I'm almost done with a neat documentary, The Art of the Steal (2009), about how moneyed interests and multi-million dollar charitable trusts in Philadelphia more or less legally swindled a small art school (the Barnes Foundation) in nearby Marion, PA out of an art collection worth 25-50 billion dollars. Well, that's the take of the filmmakers, anyway - and they make a convincing case for themselves.
Professional art world types - museum curators, art critics, academics, collectors and appraisers - are not like you and I. They're kind of weird. For instance, at one point a woman is describing moving a Van Gogh piece. She takes it off the wall, becomes overcome by emotion, gently sets it down somewhere and then cries her heart out. There were a number of places in the first twenty minutes or so, where the Barnes collection is being described in rapturous terms, where I found myself rolling my eyes and thinking, "Oh, get a hold of yourself!" But once you get past that and watch the political types do their thing - power plays, glad handing, inserting themselves - it gets interesting. Good doc.
I also watched a nice concert DVD of a favorite piece of music, Bela Bartok's Concerto for Orchestra (1943), one of the undisputed musical masterworks of the Twentieth Century and one of Bartok's last works. I was first made aware of it by 1973 a quadraphonic recording of it by Pierre Boulez and the New York Philharmonic. In that, the orchestra was spread about the conductor in a fashion calculated to show off four channel "surround sound" techniques. The concert DVD I watched was filmed in a Lisbon cathedral, with the orchestra set up in the conventional way. The mix, however, was in DTS, and so there was all sorts of reverberant sounds coming from the rear channels... it was nice to hear that whole quadraphonic recording thing finally done right!
I have a gripe about the video production, however. At the beginning of the fifth movement, there's a horn call and then the strings start playing a furious passage of sixteenth notes - it's very stirring to hear and see. But where was the camera during this part? Up in the rafters, showing the ledge of a balcony. Boo! Who wants to see that? We want to see the string players playing their little hearts out! (You can watch a decent performance of the fifth movement here - and you should. It's one of the most glorious noises composed in the 20th century.)
Boulez made had an interesting comment about this movement. He said that Bartok, living in New York, had a respect for the major American orchestras, who, under the likes of Stokowski and Mitropolous, had achived a virtuosity rare in Europe.
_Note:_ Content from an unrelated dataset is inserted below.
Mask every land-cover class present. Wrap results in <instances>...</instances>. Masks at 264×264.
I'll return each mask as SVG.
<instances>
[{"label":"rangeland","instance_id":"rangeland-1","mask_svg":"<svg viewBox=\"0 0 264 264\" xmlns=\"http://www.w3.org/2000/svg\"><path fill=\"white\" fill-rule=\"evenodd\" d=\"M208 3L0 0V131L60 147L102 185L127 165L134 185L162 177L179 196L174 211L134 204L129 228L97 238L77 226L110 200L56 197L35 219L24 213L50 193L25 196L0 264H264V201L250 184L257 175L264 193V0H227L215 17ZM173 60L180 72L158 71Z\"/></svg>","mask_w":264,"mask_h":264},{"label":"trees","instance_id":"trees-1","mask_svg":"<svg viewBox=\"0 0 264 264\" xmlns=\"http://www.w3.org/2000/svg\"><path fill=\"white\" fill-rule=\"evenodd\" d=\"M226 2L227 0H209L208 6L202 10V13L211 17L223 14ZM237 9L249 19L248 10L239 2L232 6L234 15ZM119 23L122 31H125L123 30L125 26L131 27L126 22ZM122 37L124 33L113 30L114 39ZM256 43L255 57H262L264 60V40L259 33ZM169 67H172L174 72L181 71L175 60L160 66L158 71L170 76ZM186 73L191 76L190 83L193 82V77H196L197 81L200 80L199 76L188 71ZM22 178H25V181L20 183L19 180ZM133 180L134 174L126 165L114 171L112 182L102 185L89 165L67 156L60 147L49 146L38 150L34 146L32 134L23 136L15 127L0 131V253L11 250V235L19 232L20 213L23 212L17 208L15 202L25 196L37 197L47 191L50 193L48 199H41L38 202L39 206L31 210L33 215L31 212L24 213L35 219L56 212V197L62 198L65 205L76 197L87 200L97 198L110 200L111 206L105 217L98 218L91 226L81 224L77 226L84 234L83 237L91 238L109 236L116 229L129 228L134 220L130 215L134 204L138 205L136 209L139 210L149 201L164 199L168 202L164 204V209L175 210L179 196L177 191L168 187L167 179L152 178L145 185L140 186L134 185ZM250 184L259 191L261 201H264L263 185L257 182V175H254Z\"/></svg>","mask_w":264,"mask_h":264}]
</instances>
The difficult pattern of notes were written for the American orchestras, whom Bartok knew could play them well. That's right: a Frenchman said that in the 1940's, major American orchestras were better than the European ones!
Oh, check out the clever computer animation done by the Nostradamus Channel (aka The History Channel) for the Ford's Theatre Museum. Video here. It breaths new life into those rather stodgy old engravings we've seen countless times before in Civil War books.
And that's all the text I can generate at the present time. Excuse me while I reach for a Kleenex.